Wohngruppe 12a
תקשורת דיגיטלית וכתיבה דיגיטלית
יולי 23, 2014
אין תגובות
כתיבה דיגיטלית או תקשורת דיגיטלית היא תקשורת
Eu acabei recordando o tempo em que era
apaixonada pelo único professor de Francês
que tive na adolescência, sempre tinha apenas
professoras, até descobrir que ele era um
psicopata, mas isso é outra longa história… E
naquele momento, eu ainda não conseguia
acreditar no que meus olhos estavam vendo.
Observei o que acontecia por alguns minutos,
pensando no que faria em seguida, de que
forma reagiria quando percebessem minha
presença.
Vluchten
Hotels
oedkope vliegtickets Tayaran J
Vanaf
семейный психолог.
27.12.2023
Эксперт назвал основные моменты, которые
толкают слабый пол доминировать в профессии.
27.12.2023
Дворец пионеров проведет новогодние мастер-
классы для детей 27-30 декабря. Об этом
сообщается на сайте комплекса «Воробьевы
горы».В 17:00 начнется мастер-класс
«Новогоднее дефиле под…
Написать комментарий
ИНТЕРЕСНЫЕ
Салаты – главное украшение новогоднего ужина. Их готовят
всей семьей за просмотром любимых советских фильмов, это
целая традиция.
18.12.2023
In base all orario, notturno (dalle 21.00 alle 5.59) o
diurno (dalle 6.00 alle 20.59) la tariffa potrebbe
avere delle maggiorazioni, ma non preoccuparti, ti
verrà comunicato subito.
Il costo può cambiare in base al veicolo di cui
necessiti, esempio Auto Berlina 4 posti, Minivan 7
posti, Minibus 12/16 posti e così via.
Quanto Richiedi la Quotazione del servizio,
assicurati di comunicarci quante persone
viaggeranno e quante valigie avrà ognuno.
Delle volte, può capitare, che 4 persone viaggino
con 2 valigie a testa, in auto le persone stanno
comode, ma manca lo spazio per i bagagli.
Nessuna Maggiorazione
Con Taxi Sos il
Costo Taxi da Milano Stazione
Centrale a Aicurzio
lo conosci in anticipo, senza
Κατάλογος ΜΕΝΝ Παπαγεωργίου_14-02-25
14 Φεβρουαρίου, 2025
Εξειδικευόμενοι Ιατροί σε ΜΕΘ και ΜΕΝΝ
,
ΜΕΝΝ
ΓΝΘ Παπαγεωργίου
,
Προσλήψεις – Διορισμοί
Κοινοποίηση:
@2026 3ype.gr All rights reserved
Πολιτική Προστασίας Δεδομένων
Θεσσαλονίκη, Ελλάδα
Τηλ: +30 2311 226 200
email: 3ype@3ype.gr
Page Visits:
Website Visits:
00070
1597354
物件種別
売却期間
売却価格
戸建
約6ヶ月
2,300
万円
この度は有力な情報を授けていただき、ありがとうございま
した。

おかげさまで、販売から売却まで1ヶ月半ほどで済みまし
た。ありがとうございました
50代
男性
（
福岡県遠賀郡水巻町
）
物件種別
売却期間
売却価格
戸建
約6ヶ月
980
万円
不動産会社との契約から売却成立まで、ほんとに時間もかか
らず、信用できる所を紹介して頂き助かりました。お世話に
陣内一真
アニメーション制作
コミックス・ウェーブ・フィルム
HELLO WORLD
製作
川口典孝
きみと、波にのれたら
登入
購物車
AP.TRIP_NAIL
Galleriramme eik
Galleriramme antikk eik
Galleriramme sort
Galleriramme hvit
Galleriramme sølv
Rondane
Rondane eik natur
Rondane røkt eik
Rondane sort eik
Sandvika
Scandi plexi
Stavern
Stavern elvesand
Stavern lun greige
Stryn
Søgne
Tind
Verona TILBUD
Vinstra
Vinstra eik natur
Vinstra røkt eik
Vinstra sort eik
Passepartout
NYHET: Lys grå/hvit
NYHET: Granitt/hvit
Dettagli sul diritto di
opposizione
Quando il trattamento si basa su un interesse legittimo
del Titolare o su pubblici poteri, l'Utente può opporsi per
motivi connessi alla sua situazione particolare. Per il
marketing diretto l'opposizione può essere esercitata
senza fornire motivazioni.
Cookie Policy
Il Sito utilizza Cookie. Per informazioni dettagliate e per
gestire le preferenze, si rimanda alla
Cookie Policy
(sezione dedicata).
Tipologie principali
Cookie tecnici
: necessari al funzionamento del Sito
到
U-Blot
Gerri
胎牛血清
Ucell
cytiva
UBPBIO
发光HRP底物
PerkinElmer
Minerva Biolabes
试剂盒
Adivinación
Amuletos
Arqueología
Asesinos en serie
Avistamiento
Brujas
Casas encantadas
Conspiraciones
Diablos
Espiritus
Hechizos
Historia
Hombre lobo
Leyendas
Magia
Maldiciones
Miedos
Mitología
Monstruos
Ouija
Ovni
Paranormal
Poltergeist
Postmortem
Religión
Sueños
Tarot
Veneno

WRITTEN TASK: All lines in the listing above from the line containing "posti, Minibus 12/16 posti e così via." to the line containing "Rondane sort eik", inclusive, should be retyped exactly; no other lines should appear.

ANSWER TO THIS PROBLEM:
posti, Minibus 12/16 posti e così via.
Quanto Richiedi la Quotazione del servizio,
assicurati di comunicarci quante persone
viaggeranno e quante valigie avrà ognuno.
Delle volte, può capitare, che 4 persone viaggino
con 2 valigie a testa, in auto le persone stanno
comode, ma manca lo spazio per i bagagli.
Nessuna Maggiorazione
Con Taxi Sos il
Costo Taxi da Milano Stazione
Centrale a Aicurzio
lo conosci in anticipo, senza
Κατάλογος ΜΕΝΝ Παπαγεωργίου_14-02-25
14 Φεβρουαρίου, 2025
Εξειδικευόμενοι Ιατροί σε ΜΕΘ και ΜΕΝΝ
,
ΜΕΝΝ
ΓΝΘ Παπαγεωργίου
,
Προσλήψεις – Διορισμοί
Κοινοποίηση:
@2026 3ype.gr All rights reserved
Πολιτική Προστασίας Δεδομένων
Θεσσαλονίκη, Ελλάδα
Τηλ: +30 2311 226 200
email: 3ype@3ype.gr
Page Visits:
Website Visits:
00070
1597354
物件種別
売却期間
売却価格
戸建
約6ヶ月
2,300
万円
この度は有力な情報を授けていただき、ありがとうございま
した。

おかげさまで、販売から売却まで1ヶ月半ほどで済みまし
た。ありがとうございました
50代
男性
（
福岡県遠賀郡水巻町
）
物件種別
売却期間
売却価格
戸建
約6ヶ月
980
万円
不動産会社との契約から売却成立まで、ほんとに時間もかか
らず、信用できる所を紹介して頂き助かりました。お世話に
陣内一真
アニメーション制作
コミックス・ウェーブ・フィルム
HELLO WORLD
製作
川口典孝
きみと、波にのれたら
登入
購物車
AP.TRIP_NAIL
Galleriramme eik
Galleriramme antikk eik
Galleriramme sort
Galleriramme hvit
Galleriramme sølv
Rondane
Rondane eik natur
Rondane røkt eik
Rondane sort eik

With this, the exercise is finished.